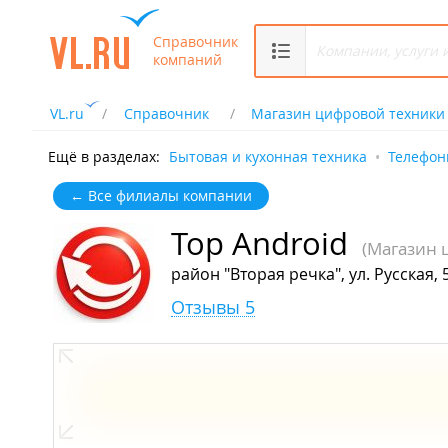
Справочник
компаний
VL.ru
Справочник
Магазин цифровой техники
Ещё в разделах:
Бытовая и кухонная техника
Телефон
← Все филиалы компании
Top Android
(Магазин 
район "Вторая речка", ул. Русская, 5
Отзывы 5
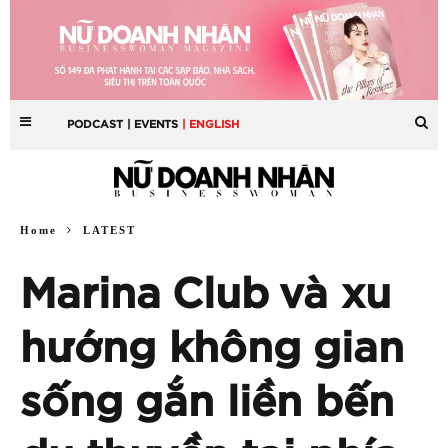
PODCAST
| EVENTS
| ENGLISH
Home
LATEST
Marina Club và xu
hướng không gian
sống gắn liền bến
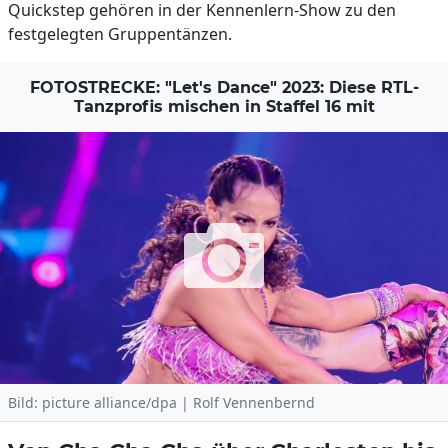
Quickstep gehören in der Kennenlern-Show zu den
festgelegten Gruppentänzen.
FOTOSTRECKE: "Let's Dance" 2023: Diese RTL-
Tanzprofis mischen in Staffel 16 mit
Bild: picture alliance/dpa | Rolf Vennenbernd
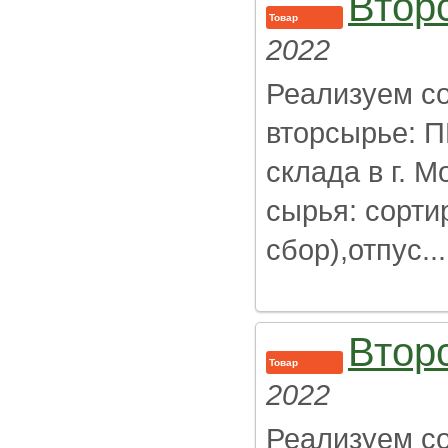
Втор
Товар
2022
Реализуем с
вторсырье: П
склада в г. 
сырья: сорти
сбор),отпус...
Втор
Товар
2022
Реализуем с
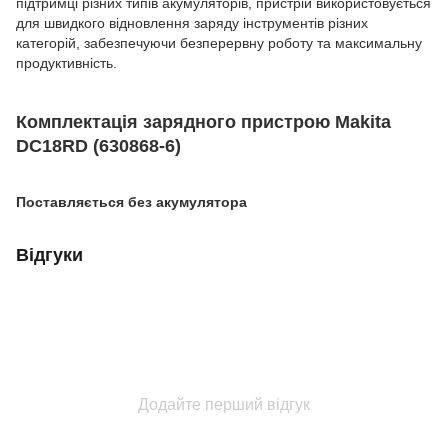
підтримці різних типів акумуляторів, пристрій використовується
для швидкого відновлення заряду інструментів різних
категорій, забезпечуючи безперервну роботу та максимальну
продуктивність.
Комплектація зарядного пристрою Makita
DC18RD (630868-6)
Поставляється без акумулятора
Відгуки
Додайте перший відгук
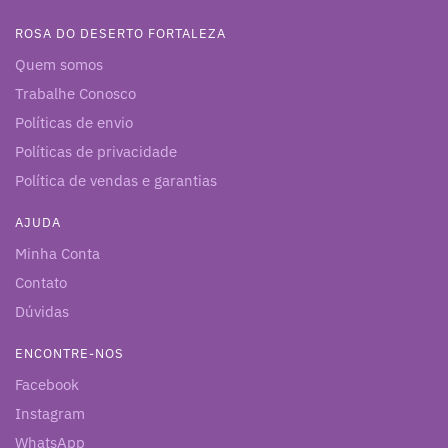
ROSA DO DESERTO FORTALEZA
Quem somos
Trabalhe Conosco
Políticas de envio
Políticas de privacidade
Política de vendas e garantias
AJUDA
Minha Conta
Contato
Dúvidas
ENCONTRE-NOS
Facebook
Instagram
WhatsApp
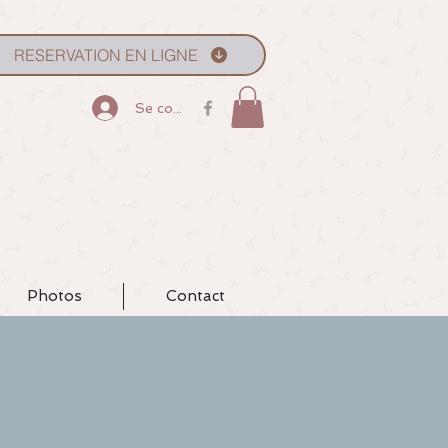
RESERVATION EN LIGNE
Se connecter
Photos
Contact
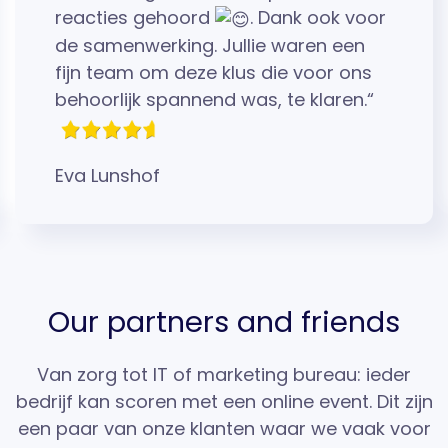
reacties gehoord
. Dank ook voor
de samenwerking. Jullie waren een
fijn team om deze klus die voor ons
behoorlijk spannend was, te klaren.“
Eva Lunshof
Our partners and friends
Van zorg tot IT of marketing bureau: ieder
bedrijf kan scoren met een online event. Dit zijn
een paar van onze klanten waar we vaak voor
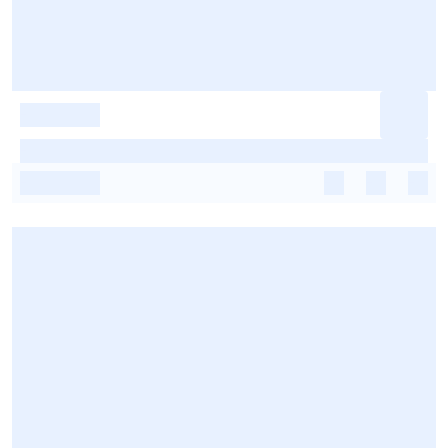
-
-
-
-
-
-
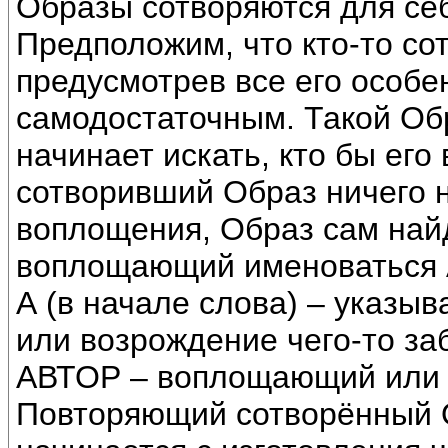
Образы сотворяются для себ
Предположим, что кто-то со
предусмотрев все его особе
самодостаточным. Такой Обр
начинает искать, кто бы его
сотворивший Образ ничего н
воплощения, Образ сам найдё
воплощающий именоваться 
А (в начале слова) – указыв
или возрождение чего-то заб
АВТОР – воплощающий или
Повторяющий сотворённый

_____

▶ **WORK TO COMPLETE**: Find every line in the listing that contains the string "воплощающий" and copy each one in full. Treat uppercase and lowercase as different, so only exact-case matches count.

▶ **REPLY TO THE EXERCISE**:
воплощающий именоваться 
АВТОР – воплощающий или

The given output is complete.